Although not an architect, Smyth had considerable influence in the design, construction and maintenance of South Australia’s public buildings. A thorough-going patriot, he insisted on the use of Australian and British materials. Public buildings supervised by Smyth include Withall and Wells' Jubilee Exhibition Building (1887), the north wing extension of the South Australian Museum and the Art Gallery of South Australia, the South Australian School of Mines and Industries (1903), the Thebarton Mounted Police Barracks, Port Road, Thebarton, the Margaret Graham Nurses' Home (1910–1911) on Frome Road, the Magill Home, the Bedford Park Sanatorium, and the Torrens Parade Ground. He also influenced the landscaping and beautification of the Torrens Lake surrounds and the North Terrace makeover, all with an eye to value for money.

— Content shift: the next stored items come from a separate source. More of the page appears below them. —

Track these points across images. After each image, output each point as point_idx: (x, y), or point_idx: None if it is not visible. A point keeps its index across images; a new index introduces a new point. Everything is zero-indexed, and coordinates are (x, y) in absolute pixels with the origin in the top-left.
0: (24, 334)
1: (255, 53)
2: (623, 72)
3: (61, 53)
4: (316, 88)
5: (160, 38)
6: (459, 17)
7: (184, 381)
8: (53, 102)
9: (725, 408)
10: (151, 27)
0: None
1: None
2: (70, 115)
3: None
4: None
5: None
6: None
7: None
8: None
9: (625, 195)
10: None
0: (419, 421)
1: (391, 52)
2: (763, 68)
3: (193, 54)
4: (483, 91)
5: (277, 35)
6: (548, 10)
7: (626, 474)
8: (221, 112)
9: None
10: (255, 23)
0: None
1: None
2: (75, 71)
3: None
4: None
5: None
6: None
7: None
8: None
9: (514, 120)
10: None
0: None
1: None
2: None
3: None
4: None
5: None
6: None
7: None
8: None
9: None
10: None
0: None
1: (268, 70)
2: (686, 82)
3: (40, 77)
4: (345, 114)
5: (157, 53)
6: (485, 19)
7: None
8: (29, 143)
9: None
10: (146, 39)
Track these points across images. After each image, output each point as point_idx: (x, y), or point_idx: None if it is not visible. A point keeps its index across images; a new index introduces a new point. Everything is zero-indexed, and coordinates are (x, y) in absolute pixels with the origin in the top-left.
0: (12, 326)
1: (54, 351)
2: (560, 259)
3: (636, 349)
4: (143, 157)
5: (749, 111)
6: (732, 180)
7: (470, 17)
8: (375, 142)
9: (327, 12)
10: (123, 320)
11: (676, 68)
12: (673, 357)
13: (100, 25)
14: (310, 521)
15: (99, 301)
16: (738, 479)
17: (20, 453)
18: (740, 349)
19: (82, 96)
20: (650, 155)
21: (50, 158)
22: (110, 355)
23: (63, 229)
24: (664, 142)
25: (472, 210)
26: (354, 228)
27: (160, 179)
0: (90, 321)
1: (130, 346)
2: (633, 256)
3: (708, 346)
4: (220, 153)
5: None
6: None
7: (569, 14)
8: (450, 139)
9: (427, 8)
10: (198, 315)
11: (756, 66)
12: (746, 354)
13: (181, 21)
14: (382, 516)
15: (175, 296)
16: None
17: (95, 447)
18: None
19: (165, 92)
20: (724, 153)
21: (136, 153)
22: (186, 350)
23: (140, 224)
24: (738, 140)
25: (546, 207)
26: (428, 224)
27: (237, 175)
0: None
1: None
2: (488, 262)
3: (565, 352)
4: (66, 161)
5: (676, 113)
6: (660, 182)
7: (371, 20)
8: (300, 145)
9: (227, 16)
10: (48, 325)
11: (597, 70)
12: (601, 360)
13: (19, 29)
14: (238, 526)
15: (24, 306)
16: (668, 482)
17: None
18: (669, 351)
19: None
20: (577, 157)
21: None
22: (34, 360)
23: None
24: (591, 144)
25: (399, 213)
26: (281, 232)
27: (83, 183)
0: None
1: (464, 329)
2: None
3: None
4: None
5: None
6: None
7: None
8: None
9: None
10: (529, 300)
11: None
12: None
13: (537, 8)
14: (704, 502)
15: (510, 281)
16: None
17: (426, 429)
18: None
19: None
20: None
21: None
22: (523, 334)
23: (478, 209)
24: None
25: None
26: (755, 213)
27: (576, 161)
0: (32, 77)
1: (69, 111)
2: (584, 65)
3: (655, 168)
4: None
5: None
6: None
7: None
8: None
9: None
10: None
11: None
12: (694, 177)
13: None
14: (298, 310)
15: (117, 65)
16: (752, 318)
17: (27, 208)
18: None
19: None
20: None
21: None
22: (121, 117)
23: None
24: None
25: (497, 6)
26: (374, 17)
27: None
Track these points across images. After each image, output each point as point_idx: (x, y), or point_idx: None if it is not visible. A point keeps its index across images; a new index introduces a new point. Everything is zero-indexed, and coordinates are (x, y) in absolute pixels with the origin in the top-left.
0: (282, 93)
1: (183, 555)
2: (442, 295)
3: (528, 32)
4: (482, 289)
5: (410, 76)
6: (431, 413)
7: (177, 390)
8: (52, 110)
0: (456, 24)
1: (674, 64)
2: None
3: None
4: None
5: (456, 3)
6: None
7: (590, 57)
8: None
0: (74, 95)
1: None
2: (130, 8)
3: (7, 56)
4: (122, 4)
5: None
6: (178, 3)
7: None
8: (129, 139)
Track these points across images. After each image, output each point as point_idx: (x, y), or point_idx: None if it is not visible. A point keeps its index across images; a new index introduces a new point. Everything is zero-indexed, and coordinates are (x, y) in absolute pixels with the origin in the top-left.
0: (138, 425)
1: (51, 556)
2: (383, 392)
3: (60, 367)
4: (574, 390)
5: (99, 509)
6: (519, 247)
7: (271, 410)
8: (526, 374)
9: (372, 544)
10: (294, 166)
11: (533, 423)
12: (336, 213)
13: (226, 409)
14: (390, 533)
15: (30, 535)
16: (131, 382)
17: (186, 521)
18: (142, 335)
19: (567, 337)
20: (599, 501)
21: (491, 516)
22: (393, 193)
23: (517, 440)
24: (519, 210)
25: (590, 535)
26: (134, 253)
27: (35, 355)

Gilles Street Primary School was built in 1899 to his designs, and heritage-listed on the South Australian Heritage Register in 1986.

Following Smyth's retirement, the Works and Buildings Department was renamed the Architect-in-Chief’s Department, a title it held until 1960. In 1921 Smyth sailed to England with the intention of living there but returned to South Australia in 1923, writing a series of reminiscences of the department and its staff, which were published in the newspapers.

==Honours==
Smyth was appointed Companion of the Imperial Service Order (ISO) in 1903 and Companion of the Order of St Michael and St George (CMG) in the 1920 New Year Honours.

==Other interests==
Smyth, an ardent imperialist, was active in several imperialist and patriotic organisations, and made sure portraits of the monarch were hung in all notable locations within his buildings. Smyth was a founding member of the South Australian branch of the Royal Society of St George. He was also an active Freemason, belonging to the Duke of Leinster Lodge, No. 363. During World War I, he took a great interest in the welfare of serving soldiers, and gave much of his time, influence and expertise to the Cheer-Up Society.

==Family==
Smyth married Bessie Saunderson Davidson (c. 1855 – 22 February 1933), daughter of John Davidson, of Galashiels and London, on 19 June 1879. Their children were:
- Margaret Laidlaw "Madge" Owen Smyth (20 July 1882 – c. 25 May 1973), who married barrister Edward Walter Godfrey (c. 1882 – 14 January 1920) of Shanghai, China, on 26 January 1911. She had a son in Shanghai on 23 September 1920.
- Trevor Owen Smyth (4 April 1886 – 11 May 1915), who was killed at Gallipoli while serving as a lieutenant with the 10th Battalion, A.I.F.
- Arthur Gaynor Owen Smyth (2 October 1897 – ?), who joined the Royal Artillery in April 1916, direct from St Peter's College, and saw service on the Somme, and later in Mesopotamia, where he was promoted staff captain.

They had a home at Davenport terrace, Hazelwood Park.

Smyth's brother, Reverend Arthur Owen Smyth (c. 1857 – 23 August 1890), was a curate in Durham, and died at his brother's residence, "Egryn", Kensington Park, South Australia.